==== Document passage

The Coprinus cinereus Adherin Rad9 Functions in Mre11-Dependent DNA Repair, Meiotic Sister-Chromatid Cohesion, and Meiotic Homolog Pairing

• Published in: Proceedings of the National Academy of Sciences - PNAS Vol. 99; no. 23; pp. 14958 - 14963
• Main Authors: Cummings, W. Jason, Merino, Sandra T., Young, Kevin G., Li, Libo, Johnson, Christopher W., Sierra, Elizabeth A., Zolan, Miriam E.

========

*Task instructions*: Please give the journal, volume, and issue number where the article in the Rad9 citation was published. The listing comes from a separate source, unrelated to the Rad9 citation above.

==== Given records

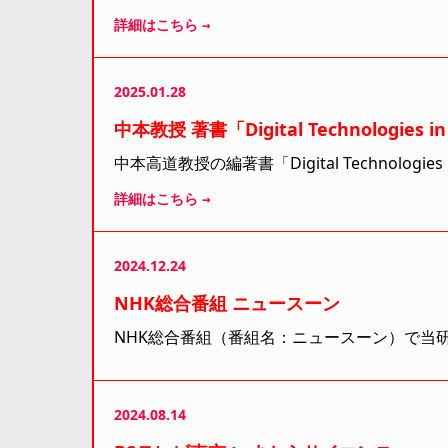
詳細はこちら →
2025.01.28
中本教授 著書「Digital Technologies in
中本高道教授の編著書「Digital Technologies
詳細はこちら →
2024.12.24
NHK総合番組 ニュースーン
NHK総合番組（番組名：ニュースーン）で当
2024.08.14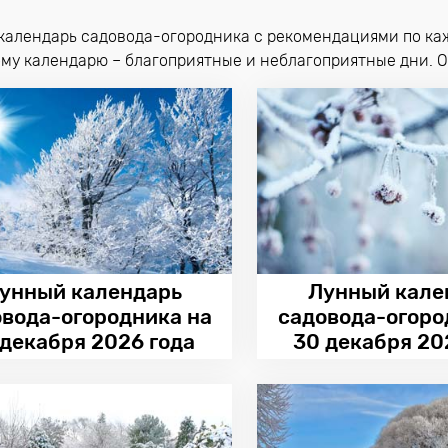
календарь садовода-огородника с рекомендациями по каж
ому календарю – благоприятные и неблагоприятные дни. О
унный календарь
Лунный кале
овода-огородника на
садовода-огоро
 декабря 2026 года
30 декабря 20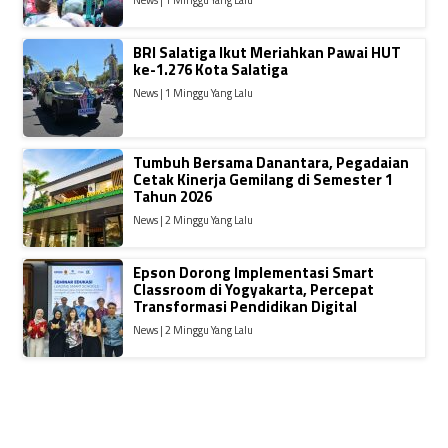
BRI Salatiga Ikut Meriahkan Pawai HUT
ke-1.276 Kota Salatiga
News | 1 Minggu Yang Lalu
Tumbuh Bersama Danantara, Pegadaian
Cetak Kinerja Gemilang di Semester 1
Tahun 2026
News | 2 Minggu Yang Lalu
Epson Dorong Implementasi Smart
Classroom di Yogyakarta, Percepat
Transformasi Pendidikan Digital
News | 2 Minggu Yang Lalu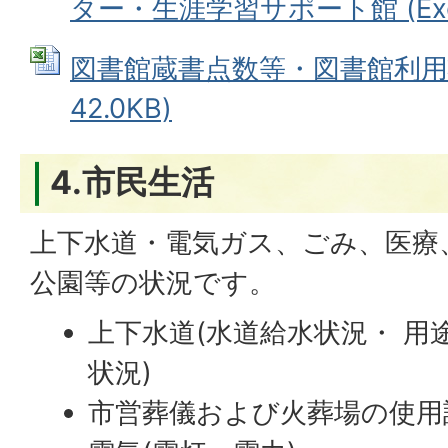
ター・生涯学習サポート館 (Exce
図書館蔵書点数等・図書館利用状況
42.0KB)
4.市民生活
上下水道・電気ガス、ごみ、医療
公園等の状況です。
上下水道(水道給水状況・ 用
状況)
市営葬儀および火葬場の使用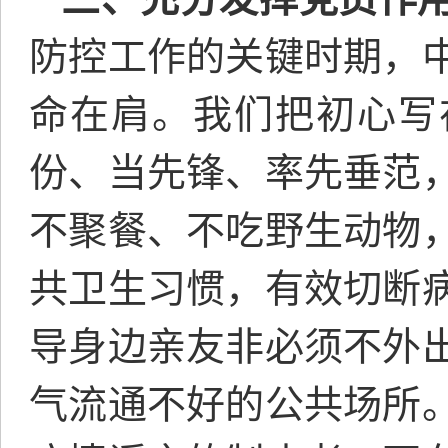
防控工作的关键时期，
命在肩。我们把初心写
份、当先锋、率先垂范
不聚餐、不吃野生动物
共卫生习惯，有效切断
导身边亲友非必须不外
气流通不好的公共场所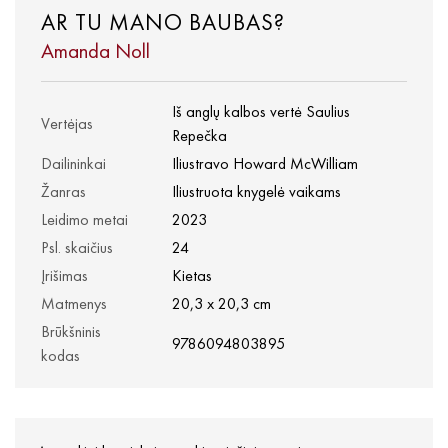
AR TU MANO BAUBAS?
Amanda Noll
Iš anglų kalbos vertė Saulius
Vertėjas
Repečka
Dailininkai
Iliustravo Howard McWilliam
Žanras
Iliustruota knygelė vaikams
Leidimo metai
2023
Psl. skaičius
24
Įrišimas
Kietas
Matmenys
20,3 x 20,3 cm
Brūkšninis
9786094803895
kodas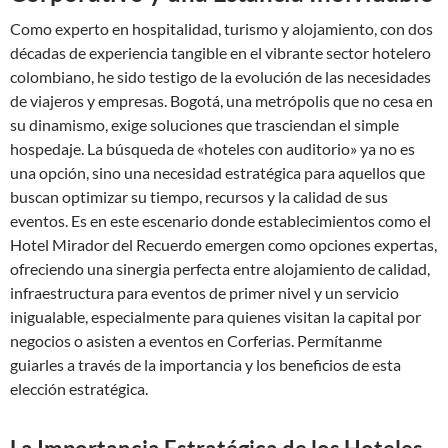
Como experto en hospitalidad, turismo y alojamiento, con dos
décadas de experiencia tangible en el vibrante sector hotelero
colombiano, he sido testigo de la evolución de las necesidades
de viajeros y empresas. Bogotá, una metrópolis que no cesa en
su dinamismo, exige soluciones que trasciendan el simple
hospedaje. La búsqueda de «hoteles con auditorio» ya no es
una opción, sino una necesidad estratégica para aquellos que
buscan optimizar su tiempo, recursos y la calidad de sus
eventos. Es en este escenario donde establecimientos como el
Hotel Mirador del Recuerdo emergen como opciones expertas,
ofreciendo una sinergia perfecta entre alojamiento de calidad,
infraestructura para eventos de primer nivel y un servicio
inigualable, especialmente para quienes visitan la capital por
negocios o asisten a eventos en Corferias. Permítanme
guiarles a través de la importancia y los beneficios de esta
elección estratégica.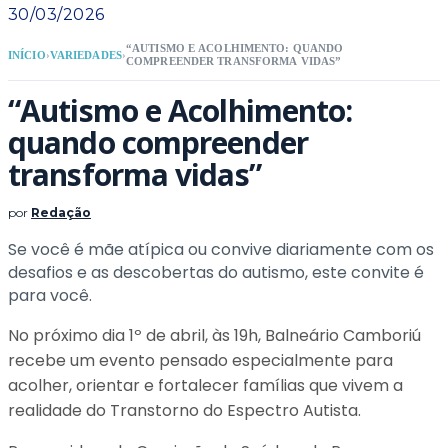
30/03/2026
“AUTISMO E ACOLHIMENTO: QUANDO
INÍCIO
›
VARIEDADES
›
COMPREENDER TRANSFORMA VIDAS”
“Autismo e Acolhimento:
quando compreender
transforma vidas”
por
Redação
Se você é mãe atípica ou convive diariamente com os
desafios e as descobertas do autismo, este convite é
para você.
No próximo dia 1º de abril, às 19h, Balneário Camboriú
recebe um evento pensado especialmente para
acolher, orientar e fortalecer famílias que vivem a
realidade do Transtorno do Espectro Autista.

========

*Answer to this problem*: Proceedings of the National Academy of Sciences (PNAS), Vol. 99, no. 23.